18. The decontaminant and disinfectant additive of claim 17 wherein such superplasticizer is a polycaboxylate-based superplasticizer.

19-25. (canceled)

26. The decontaminant and disinfectant additive of claim 1 wherein such additive is a powder “ready-to-use”, a solution to be sprayed as a liquid or a formulation to be spread on a soft or hard surface.

27-28. (canceled)

29. A method for decontaminant and disinfectant soft or hard surfaces comprising adding a decontaminant and disinfectant additive as claimed in claim 1 into a product for protecting, coating or decorating soft or hard surfaces and applying such product on a soft or hard surface.

30. Method for removing/eliminating organic contaminants from a liquid mass in contact with hard or soft surfaces comprising adding a decontaminant and disinfectant additive as claimed in claim 1 into a product for protecting, coating or decorating soft or hard surfaces and applying such product on a soft or hard surface in contact with a liquid mass.

31. Method for preparing a decontaminant and disinfectant asphaltic mixture, concrete sealing, polymer masterbatch, among others, comprising adding a decontaminant and disinfectant additive as claimed in claim 1 into an asphaltic mixture, a concrete sealing, a polymer masterbatch, among others.
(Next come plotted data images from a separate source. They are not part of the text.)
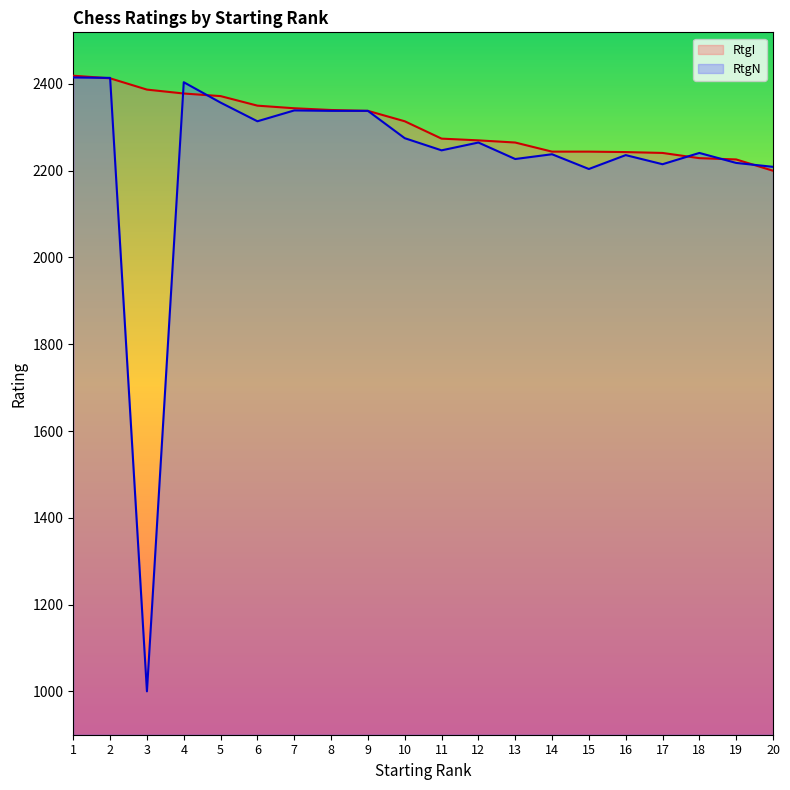

Reading left to right, what are all the values shown in this chart?

RtgI: 1=2419	2=2413	3=2387	4=2378	5=2372	6=2350	7=2344	8=2340	9=2338	10=2314	11=2274	12=2270	13=2265	14=2244	15=2244	16=2243	17=2241	18=2229	19=2226	20=2200
RtgN: 1=2415	2=2414	3=1000	4=2404	5=2357	6=2314	7=2339	8=2338	9=2338	10=2275	11=2247	12=2265	13=2227	14=2238	15=2204	16=2236	17=2215	18=2241	19=2218	20=2209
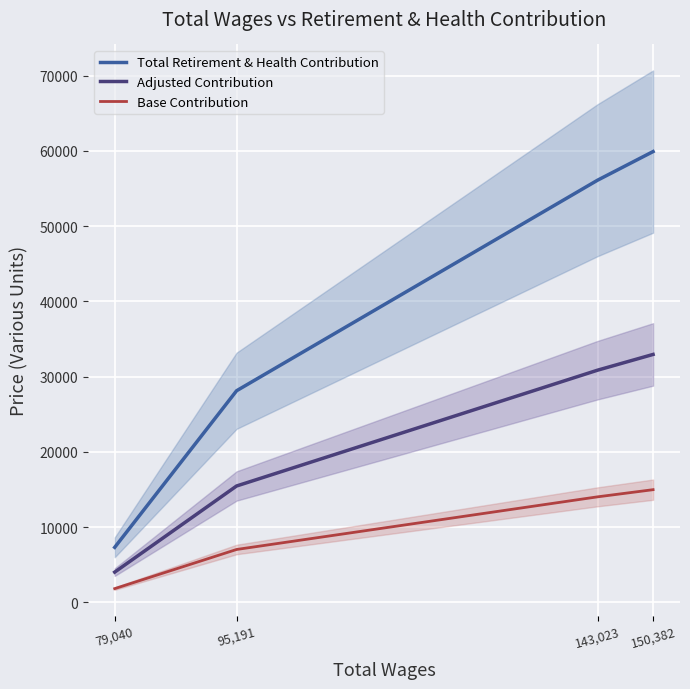

The Base Contribution series shows 14981.2 at 150,382. True or false?

True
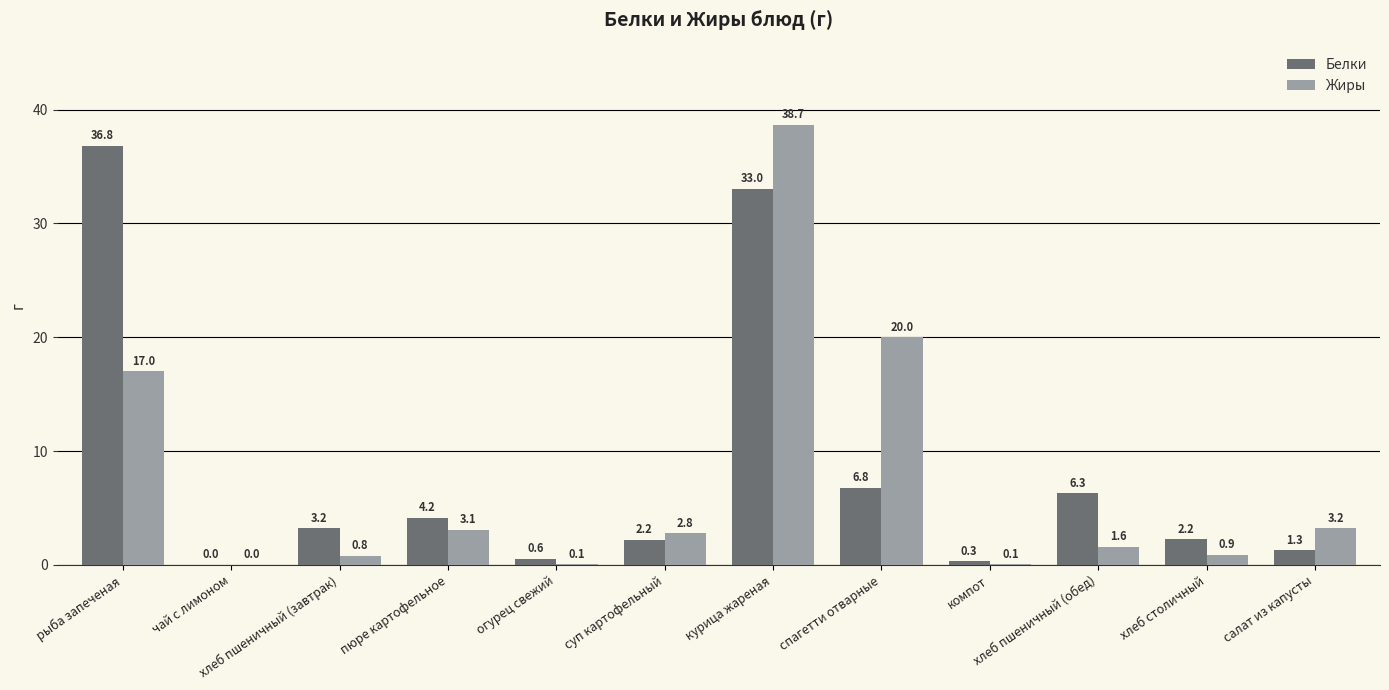

Which category has the highest value in the Жиры series?

курица жареная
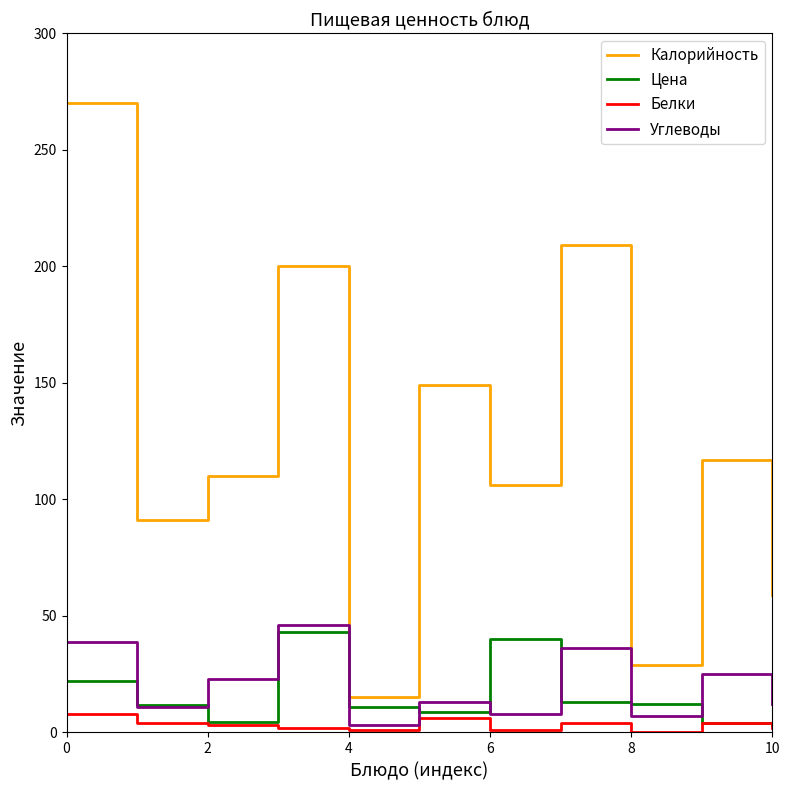

Which series has the widest spread of values?

Калорийность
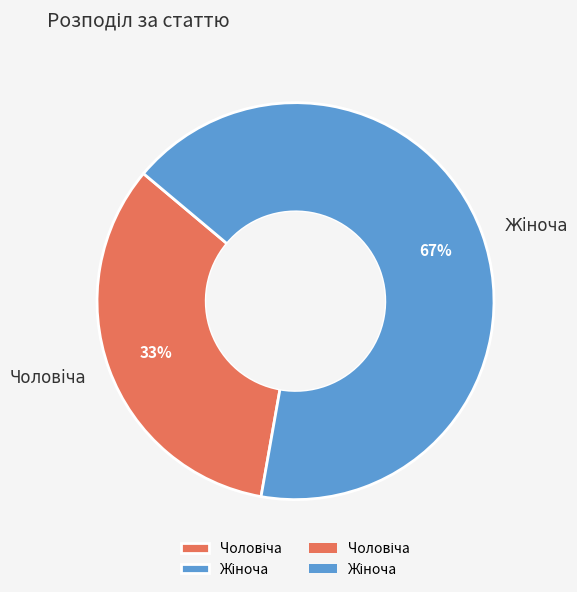

How many slices are in this pie chart?

2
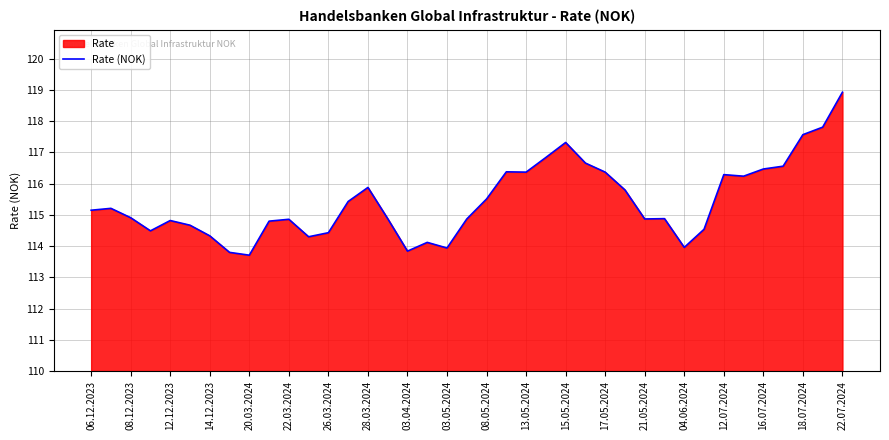

Approximately how many times larger is the value at 16.07.2024 compared to 20.03.2024?

1.0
32. Method for decontaminant soft or hard surfaces comprising adding a decontaminant and disinfectant additive as claimed in claim 1 into a product for protecting, coating or decorating soft or hard surfaces and applying such product on a soft or hard surface.

33. The method of claim 32, wherein the decontaminant hard surface is selected from indoor or outdoor hard surfaces.
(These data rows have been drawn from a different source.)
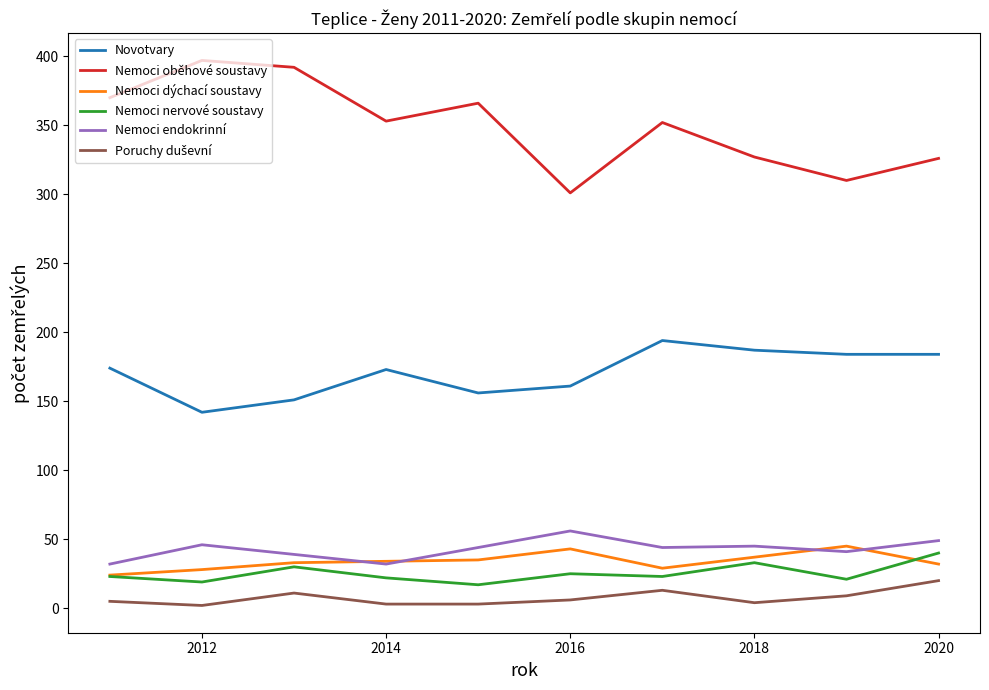

True or false: Novotvary and Nemoci oběhové soustavy cross at least once.

False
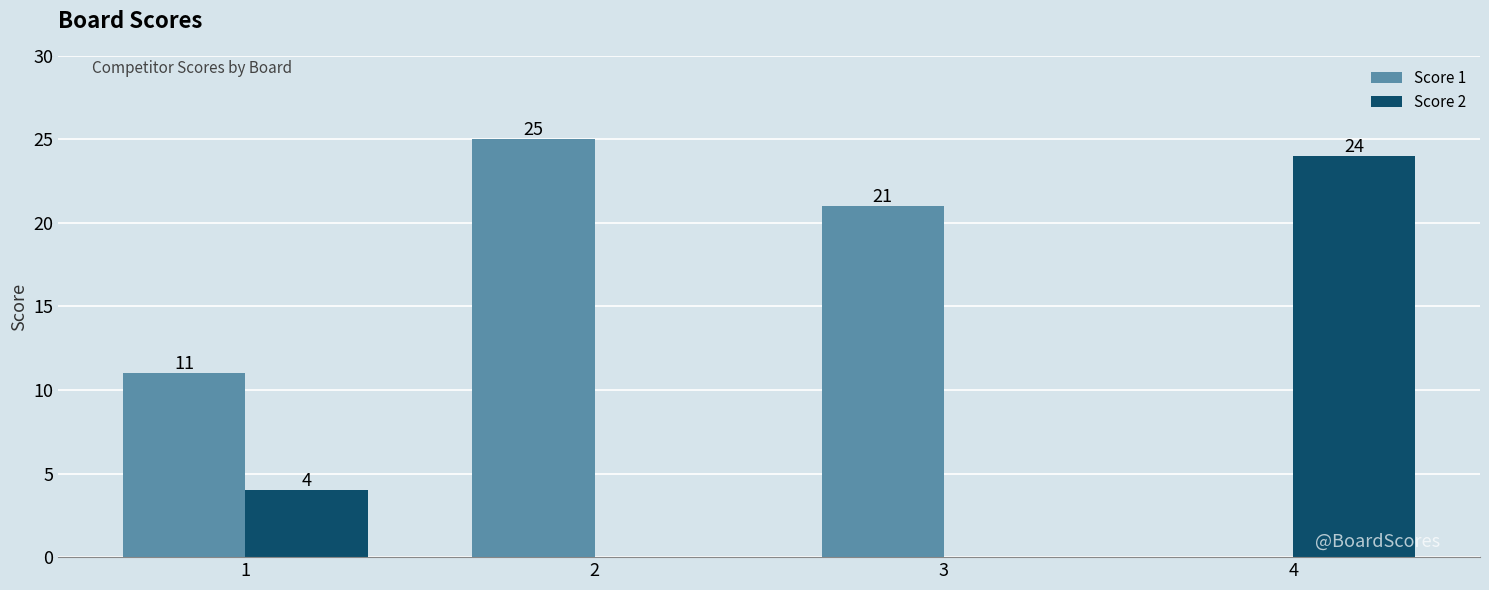

Are the bars horizontal?

No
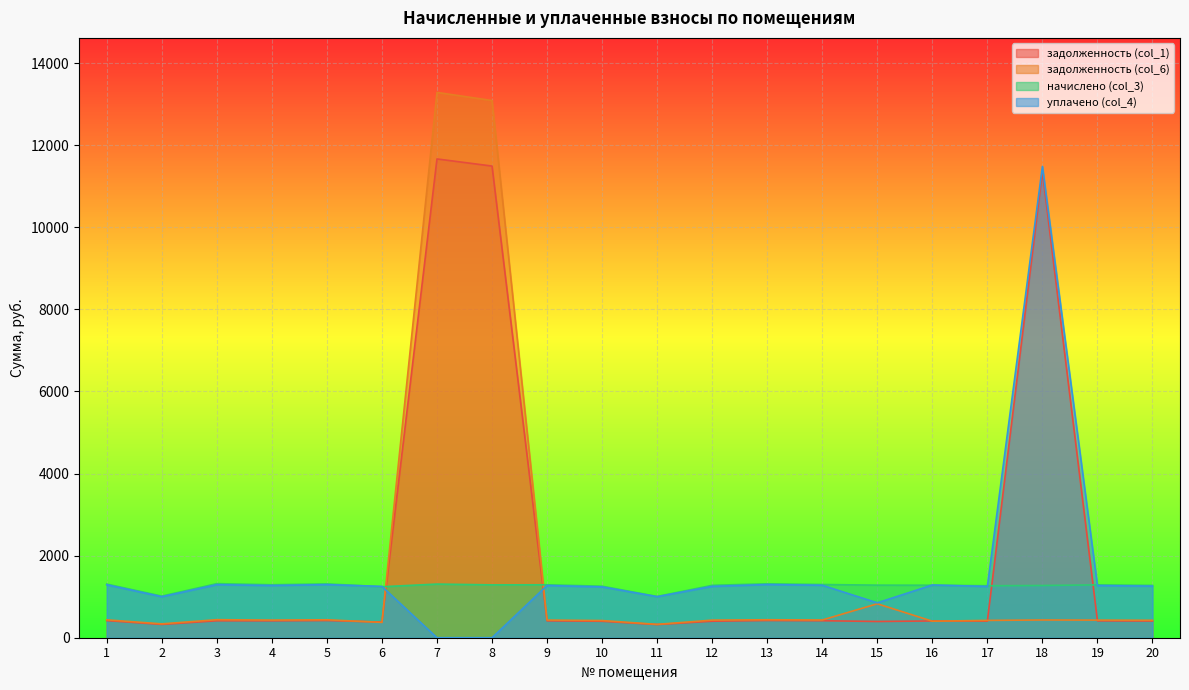

Which series has the widest spread of values?

задолженность (col_6)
34. The method of claim 33 wherein decontaminant indoor or outdoor hard surface is selected from building walls, building coatings, furniture surface, stair railway surface or indoor or outdoor surface of houses, schools, hospitals or buildings, industrial surfaces including settling pools, inner or outer walls of industrial reactors, polymer pieces.

35. The method of claim 32 wherein the decontaminant soft surfaces is selected from fabrics, plastic films or filter membranes.

36. The method of claim 29 wherein such additive is a powder “ready-to-use” additive.

37. The method of claim 30 wherein such contaminants are selected from CO, CO₂, NO, NO₂, SO₂, H₂S, COVs, methane, ammonia, formaldehyde, particulate material, lead, polycyclic aromatic compounds such as benzopyrene, benzene, xylene, trimethylbenzene and aliphatic hydrocarbons, hydrogen fluoride or hydrated hydrogen fluoride/hydrofluoric acid, methylene chloride and chlorofluorocarbons (CFCs), virus, bacteria and molds.